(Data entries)
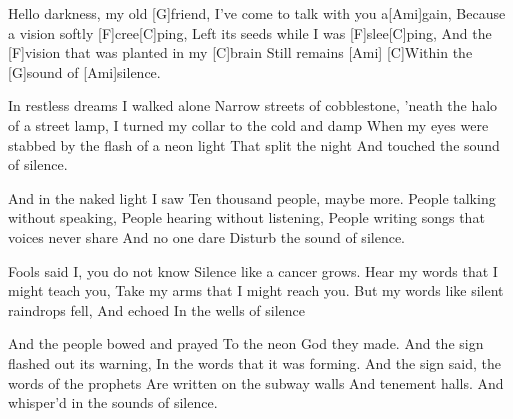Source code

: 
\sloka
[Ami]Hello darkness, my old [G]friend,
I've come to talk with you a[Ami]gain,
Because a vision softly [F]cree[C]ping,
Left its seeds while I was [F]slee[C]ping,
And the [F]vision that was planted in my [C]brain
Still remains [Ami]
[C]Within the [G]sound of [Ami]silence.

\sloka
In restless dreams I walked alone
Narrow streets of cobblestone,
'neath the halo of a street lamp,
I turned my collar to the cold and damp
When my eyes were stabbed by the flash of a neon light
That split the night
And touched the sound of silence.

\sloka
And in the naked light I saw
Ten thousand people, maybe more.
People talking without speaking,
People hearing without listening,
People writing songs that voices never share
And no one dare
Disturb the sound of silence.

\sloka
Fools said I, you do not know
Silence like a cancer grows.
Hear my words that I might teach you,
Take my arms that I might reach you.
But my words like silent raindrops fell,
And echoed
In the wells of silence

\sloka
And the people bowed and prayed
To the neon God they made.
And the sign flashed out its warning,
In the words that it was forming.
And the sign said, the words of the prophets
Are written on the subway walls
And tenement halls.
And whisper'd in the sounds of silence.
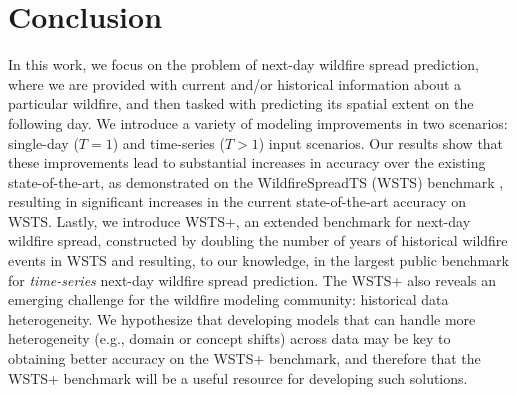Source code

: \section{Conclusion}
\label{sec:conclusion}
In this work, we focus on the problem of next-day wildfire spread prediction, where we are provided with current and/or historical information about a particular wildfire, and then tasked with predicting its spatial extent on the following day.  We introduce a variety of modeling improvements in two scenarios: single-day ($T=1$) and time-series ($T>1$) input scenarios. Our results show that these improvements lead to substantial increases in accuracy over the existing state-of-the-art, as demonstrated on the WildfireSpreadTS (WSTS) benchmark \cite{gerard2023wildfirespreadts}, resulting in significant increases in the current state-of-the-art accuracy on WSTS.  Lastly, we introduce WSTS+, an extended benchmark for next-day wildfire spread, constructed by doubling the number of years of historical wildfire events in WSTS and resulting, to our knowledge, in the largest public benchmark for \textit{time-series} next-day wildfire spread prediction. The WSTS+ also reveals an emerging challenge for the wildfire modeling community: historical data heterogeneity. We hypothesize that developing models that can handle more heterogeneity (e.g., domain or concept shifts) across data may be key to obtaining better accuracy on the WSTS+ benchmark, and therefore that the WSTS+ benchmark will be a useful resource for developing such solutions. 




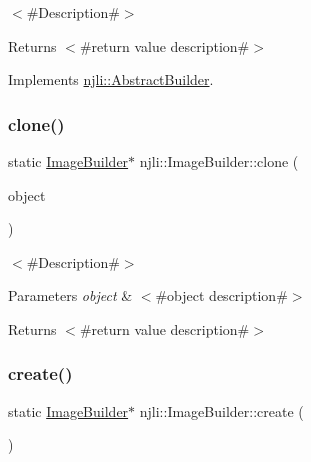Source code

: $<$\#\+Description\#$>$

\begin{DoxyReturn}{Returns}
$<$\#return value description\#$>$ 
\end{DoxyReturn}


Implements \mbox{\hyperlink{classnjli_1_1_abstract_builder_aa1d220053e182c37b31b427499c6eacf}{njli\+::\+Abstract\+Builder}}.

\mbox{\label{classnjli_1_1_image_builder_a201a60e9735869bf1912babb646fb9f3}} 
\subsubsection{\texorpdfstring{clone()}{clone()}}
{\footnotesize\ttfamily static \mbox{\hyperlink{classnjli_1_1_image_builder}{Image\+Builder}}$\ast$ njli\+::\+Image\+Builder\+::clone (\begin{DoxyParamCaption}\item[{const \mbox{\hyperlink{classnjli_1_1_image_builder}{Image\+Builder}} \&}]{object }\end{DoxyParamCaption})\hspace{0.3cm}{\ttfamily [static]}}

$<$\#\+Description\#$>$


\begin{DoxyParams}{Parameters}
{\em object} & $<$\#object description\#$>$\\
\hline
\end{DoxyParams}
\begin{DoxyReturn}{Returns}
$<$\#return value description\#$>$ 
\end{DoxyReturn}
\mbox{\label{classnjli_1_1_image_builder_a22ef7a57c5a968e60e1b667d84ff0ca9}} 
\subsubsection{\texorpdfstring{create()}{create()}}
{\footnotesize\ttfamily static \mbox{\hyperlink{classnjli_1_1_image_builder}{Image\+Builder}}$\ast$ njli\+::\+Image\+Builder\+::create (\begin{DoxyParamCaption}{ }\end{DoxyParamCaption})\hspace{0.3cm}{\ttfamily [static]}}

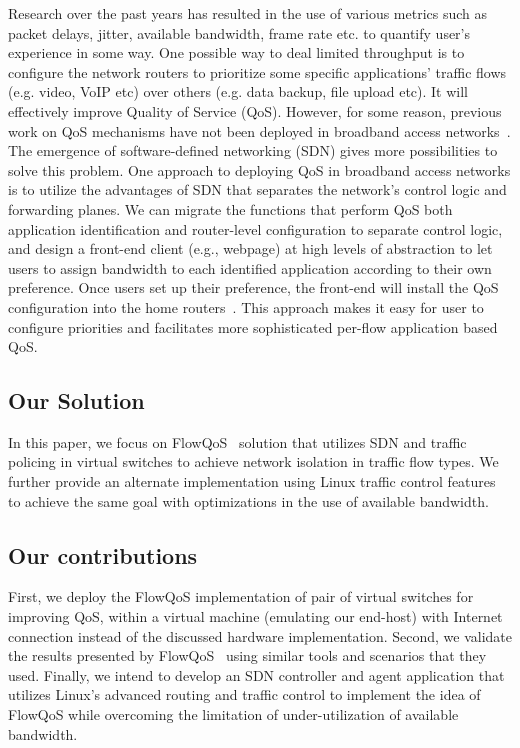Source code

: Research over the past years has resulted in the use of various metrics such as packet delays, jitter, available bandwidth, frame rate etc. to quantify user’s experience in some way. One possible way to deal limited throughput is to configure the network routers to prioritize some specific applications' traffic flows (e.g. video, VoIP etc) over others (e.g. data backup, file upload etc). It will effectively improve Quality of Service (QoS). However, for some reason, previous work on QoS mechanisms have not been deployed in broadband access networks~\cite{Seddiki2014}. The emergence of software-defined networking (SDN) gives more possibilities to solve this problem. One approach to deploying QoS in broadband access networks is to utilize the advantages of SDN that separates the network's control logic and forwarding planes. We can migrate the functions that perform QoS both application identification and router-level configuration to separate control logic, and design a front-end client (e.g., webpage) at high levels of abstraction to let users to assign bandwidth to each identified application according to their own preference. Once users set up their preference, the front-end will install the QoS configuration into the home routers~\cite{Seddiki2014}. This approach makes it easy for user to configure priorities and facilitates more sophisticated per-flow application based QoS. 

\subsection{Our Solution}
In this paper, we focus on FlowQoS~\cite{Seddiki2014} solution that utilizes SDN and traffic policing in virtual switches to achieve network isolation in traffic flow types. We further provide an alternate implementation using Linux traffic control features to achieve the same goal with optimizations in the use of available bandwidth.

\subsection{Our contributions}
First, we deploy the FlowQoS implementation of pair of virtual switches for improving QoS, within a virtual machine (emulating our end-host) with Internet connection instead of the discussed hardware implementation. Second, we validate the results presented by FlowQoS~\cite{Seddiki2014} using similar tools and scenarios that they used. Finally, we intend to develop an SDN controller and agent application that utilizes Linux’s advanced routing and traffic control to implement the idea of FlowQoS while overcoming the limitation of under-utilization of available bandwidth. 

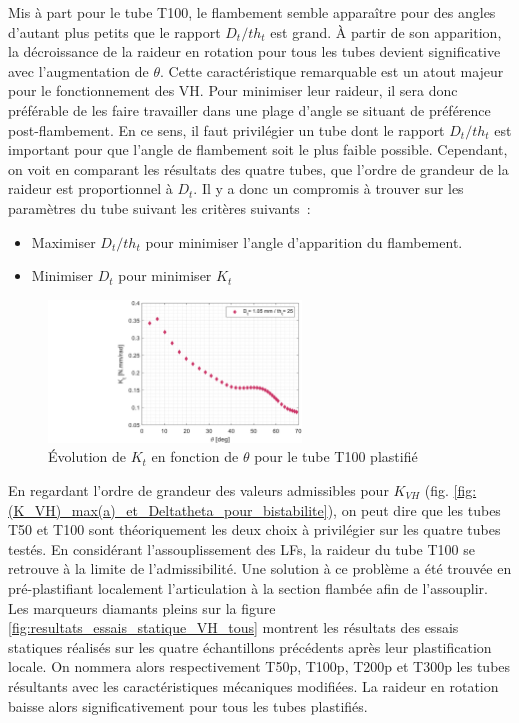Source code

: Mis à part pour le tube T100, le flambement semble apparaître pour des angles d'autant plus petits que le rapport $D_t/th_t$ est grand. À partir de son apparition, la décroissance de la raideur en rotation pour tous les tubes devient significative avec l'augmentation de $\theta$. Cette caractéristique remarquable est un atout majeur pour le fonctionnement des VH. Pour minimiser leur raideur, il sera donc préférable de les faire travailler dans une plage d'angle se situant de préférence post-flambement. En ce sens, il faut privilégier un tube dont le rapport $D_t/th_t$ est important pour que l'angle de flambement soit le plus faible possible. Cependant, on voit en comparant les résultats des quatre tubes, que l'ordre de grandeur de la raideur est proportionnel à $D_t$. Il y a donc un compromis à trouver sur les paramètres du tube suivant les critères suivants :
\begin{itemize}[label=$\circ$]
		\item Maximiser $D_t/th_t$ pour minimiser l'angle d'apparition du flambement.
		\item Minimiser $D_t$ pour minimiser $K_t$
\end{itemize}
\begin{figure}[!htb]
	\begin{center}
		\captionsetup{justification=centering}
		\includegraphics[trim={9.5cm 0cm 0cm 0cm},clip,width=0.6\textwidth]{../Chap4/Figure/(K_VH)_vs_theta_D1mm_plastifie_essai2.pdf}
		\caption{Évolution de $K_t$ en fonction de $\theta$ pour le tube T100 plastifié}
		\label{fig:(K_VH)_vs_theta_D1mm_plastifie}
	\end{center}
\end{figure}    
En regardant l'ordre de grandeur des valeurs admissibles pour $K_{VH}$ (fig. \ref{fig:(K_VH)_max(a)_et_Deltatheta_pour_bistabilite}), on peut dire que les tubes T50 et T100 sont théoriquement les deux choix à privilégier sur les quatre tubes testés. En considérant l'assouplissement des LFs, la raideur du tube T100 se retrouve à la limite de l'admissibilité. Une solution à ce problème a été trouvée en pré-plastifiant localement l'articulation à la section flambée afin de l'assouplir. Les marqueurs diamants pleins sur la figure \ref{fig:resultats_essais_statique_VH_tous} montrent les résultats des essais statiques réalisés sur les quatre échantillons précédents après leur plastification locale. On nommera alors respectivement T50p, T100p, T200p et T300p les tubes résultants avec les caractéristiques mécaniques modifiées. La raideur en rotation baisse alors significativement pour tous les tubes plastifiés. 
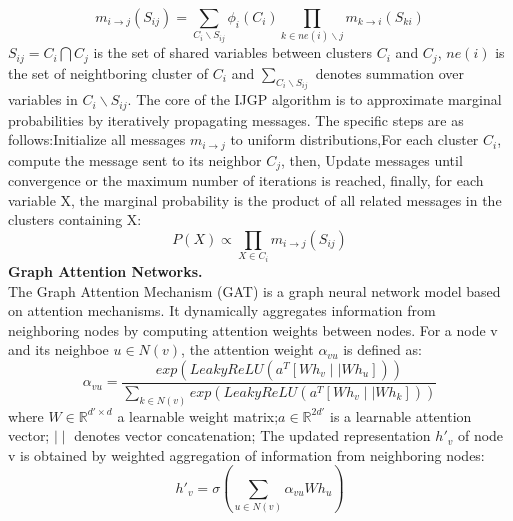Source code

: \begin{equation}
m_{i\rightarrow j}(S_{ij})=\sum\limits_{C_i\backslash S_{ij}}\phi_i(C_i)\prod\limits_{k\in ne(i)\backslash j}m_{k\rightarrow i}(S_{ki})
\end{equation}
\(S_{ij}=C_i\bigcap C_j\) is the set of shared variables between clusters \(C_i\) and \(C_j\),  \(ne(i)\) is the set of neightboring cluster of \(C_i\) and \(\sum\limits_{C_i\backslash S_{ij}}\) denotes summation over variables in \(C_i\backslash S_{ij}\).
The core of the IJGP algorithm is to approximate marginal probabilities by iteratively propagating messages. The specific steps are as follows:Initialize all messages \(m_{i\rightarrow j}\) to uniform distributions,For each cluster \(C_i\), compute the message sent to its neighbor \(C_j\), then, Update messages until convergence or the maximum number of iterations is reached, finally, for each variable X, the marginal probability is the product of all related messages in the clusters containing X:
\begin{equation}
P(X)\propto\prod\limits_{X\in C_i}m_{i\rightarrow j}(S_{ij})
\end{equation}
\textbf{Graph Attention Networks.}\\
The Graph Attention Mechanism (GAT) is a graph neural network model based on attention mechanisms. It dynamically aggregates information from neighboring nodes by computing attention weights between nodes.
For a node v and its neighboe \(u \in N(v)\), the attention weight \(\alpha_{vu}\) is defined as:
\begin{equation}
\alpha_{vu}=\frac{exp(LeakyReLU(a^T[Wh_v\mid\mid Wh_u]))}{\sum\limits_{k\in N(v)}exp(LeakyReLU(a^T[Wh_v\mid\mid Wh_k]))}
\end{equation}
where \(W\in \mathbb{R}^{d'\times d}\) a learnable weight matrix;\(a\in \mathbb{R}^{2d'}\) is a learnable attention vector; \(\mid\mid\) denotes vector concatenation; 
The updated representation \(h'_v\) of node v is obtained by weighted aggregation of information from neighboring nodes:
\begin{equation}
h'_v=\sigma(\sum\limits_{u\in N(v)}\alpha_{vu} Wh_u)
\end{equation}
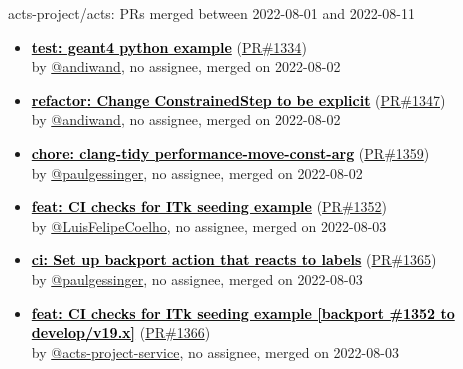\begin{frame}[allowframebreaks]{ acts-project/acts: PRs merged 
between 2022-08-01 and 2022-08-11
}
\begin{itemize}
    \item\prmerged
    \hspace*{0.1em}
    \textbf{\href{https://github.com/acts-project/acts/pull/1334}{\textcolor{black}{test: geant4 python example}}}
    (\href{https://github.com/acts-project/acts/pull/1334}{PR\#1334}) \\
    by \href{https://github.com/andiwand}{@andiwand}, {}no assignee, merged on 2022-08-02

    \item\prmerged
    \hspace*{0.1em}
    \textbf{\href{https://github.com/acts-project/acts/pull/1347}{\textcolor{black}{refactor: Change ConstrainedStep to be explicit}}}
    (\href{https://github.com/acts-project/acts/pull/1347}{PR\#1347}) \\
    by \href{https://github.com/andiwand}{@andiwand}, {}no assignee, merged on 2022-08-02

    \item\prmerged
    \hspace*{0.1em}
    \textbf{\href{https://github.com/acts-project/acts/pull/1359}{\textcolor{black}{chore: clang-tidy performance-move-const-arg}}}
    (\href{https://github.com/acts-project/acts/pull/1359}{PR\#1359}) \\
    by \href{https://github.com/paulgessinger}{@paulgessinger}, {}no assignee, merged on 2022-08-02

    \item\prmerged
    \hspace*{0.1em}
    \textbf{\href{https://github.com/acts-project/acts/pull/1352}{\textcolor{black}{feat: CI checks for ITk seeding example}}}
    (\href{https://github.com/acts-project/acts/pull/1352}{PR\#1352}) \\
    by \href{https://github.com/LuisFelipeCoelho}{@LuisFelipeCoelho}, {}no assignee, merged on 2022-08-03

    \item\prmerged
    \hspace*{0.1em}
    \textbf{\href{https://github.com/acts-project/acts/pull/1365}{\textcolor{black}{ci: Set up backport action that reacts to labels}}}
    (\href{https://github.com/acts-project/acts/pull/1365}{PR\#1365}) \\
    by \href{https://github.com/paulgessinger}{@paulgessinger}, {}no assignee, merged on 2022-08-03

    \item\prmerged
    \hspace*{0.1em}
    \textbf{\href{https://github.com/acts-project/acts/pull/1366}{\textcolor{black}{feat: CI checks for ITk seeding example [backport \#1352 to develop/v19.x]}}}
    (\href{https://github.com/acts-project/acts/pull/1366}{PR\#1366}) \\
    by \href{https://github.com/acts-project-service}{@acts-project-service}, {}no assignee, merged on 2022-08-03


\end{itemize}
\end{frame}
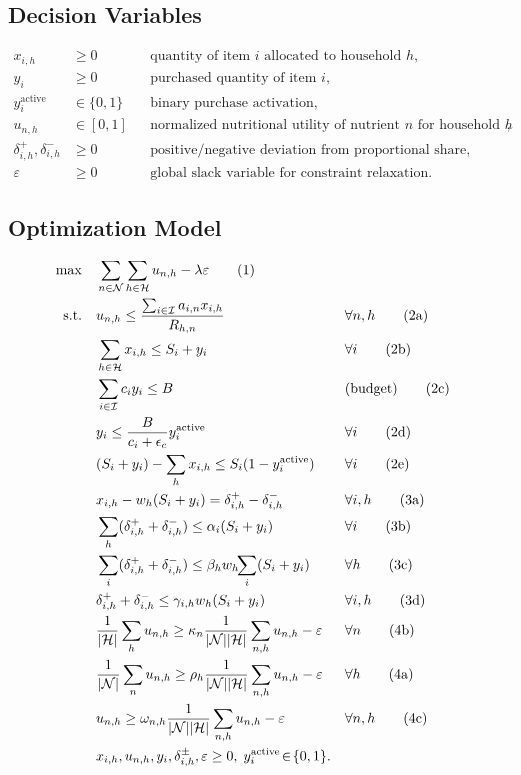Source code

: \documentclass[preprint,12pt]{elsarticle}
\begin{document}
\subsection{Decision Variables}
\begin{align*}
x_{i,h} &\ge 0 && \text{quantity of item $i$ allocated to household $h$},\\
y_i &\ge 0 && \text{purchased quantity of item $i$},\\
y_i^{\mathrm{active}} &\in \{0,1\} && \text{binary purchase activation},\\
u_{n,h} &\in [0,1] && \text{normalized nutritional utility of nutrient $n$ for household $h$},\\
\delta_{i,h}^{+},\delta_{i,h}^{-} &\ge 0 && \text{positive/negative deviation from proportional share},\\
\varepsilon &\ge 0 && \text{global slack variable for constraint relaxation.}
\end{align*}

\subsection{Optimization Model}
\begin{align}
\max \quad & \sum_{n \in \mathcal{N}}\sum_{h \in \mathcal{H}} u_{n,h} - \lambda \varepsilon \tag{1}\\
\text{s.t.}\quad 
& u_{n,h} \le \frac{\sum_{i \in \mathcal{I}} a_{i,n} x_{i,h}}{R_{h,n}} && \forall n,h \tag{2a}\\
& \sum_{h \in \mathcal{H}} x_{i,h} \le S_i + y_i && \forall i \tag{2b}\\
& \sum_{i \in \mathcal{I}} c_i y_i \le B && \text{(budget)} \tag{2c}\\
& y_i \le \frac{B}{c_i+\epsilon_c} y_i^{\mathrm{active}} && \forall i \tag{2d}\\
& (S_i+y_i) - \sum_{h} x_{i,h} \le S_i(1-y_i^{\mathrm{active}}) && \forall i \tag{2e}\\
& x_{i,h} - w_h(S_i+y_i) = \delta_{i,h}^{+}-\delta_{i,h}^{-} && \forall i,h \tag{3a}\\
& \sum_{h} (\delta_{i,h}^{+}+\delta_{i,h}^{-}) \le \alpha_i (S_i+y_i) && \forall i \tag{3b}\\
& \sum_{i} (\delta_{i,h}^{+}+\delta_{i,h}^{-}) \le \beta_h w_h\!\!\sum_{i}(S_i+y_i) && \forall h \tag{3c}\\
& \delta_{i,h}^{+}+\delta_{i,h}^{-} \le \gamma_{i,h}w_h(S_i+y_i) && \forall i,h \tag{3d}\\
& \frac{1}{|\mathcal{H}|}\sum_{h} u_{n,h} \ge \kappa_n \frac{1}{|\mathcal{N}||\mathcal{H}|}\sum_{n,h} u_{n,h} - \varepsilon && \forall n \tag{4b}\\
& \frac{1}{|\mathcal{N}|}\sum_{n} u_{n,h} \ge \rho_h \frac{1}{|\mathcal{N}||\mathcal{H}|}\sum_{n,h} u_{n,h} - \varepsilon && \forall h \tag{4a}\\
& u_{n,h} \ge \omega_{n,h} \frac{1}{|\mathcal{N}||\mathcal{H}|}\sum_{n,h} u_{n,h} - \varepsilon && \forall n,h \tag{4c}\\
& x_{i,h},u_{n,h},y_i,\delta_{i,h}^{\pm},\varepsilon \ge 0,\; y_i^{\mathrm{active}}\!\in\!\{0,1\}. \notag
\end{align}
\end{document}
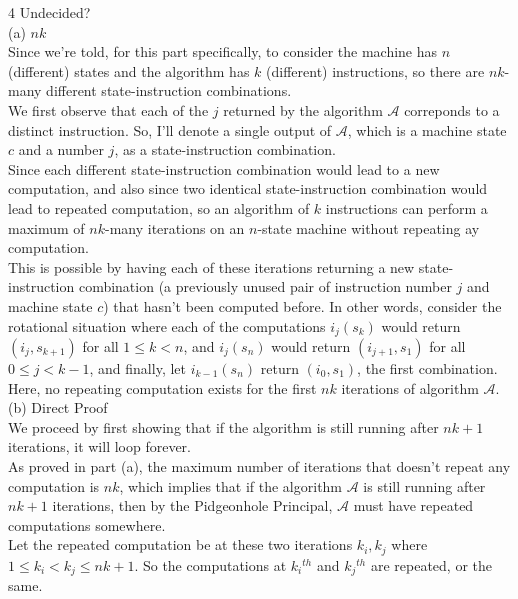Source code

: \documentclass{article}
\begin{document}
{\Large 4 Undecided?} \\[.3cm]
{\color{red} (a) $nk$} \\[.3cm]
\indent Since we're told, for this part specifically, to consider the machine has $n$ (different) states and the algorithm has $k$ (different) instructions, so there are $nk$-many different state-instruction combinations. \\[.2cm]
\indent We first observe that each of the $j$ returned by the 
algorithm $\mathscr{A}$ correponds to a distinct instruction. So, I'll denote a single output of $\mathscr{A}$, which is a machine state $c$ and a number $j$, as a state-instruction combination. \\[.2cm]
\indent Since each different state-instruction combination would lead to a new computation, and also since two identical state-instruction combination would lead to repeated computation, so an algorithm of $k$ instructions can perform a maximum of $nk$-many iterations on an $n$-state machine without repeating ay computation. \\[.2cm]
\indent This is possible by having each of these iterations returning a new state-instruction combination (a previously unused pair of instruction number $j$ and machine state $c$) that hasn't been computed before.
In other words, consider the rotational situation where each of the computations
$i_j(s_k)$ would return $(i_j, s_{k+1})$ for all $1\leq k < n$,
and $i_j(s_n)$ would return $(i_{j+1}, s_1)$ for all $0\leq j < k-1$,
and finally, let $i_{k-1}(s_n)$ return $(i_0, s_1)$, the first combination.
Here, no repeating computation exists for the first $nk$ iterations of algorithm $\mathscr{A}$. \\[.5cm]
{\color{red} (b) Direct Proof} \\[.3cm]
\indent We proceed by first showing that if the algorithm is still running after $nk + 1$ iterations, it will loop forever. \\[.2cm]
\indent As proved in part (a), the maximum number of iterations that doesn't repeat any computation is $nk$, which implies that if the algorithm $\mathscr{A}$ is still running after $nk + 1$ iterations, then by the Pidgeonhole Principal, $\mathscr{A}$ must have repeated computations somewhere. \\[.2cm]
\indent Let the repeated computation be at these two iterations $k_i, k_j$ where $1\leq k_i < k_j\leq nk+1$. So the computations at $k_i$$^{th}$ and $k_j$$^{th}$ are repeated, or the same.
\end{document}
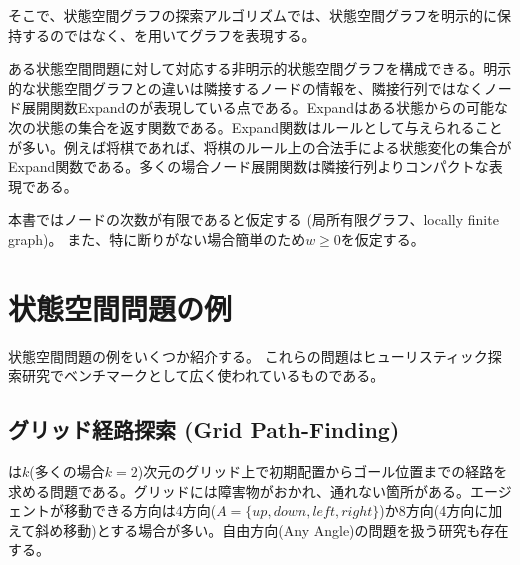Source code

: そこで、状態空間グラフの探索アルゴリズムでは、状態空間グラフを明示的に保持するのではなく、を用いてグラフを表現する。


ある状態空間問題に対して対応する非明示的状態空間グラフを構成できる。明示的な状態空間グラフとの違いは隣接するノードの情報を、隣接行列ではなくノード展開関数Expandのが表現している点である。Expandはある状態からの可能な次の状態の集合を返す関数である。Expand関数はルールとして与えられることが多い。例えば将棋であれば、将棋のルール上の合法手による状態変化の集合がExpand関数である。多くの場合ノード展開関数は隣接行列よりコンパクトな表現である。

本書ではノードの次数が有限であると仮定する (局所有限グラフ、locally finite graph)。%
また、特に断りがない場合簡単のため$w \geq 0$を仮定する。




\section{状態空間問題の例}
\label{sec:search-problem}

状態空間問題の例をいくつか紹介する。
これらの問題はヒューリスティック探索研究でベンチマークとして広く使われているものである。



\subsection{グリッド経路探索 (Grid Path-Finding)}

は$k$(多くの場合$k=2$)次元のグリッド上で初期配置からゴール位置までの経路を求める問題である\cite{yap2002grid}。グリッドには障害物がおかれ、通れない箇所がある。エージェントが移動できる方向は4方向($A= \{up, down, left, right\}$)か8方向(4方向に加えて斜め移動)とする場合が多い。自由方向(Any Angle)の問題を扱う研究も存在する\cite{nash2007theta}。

### [WHAT TO DO]
The lines to extract from the data above begin with the line containing "Take my arms that I might reach you." and end with the line containing "In the words that it was forming.". Extract them exactly, including both.

### [RESPONSE]
Take my arms that I might reach you.
But my words like silent raindrops fell,
And echoed
In the wells of silence

\sloka
And the people bowed and prayed
To the neon God they made.
And the sign flashed out its warning,
In the words that it was forming.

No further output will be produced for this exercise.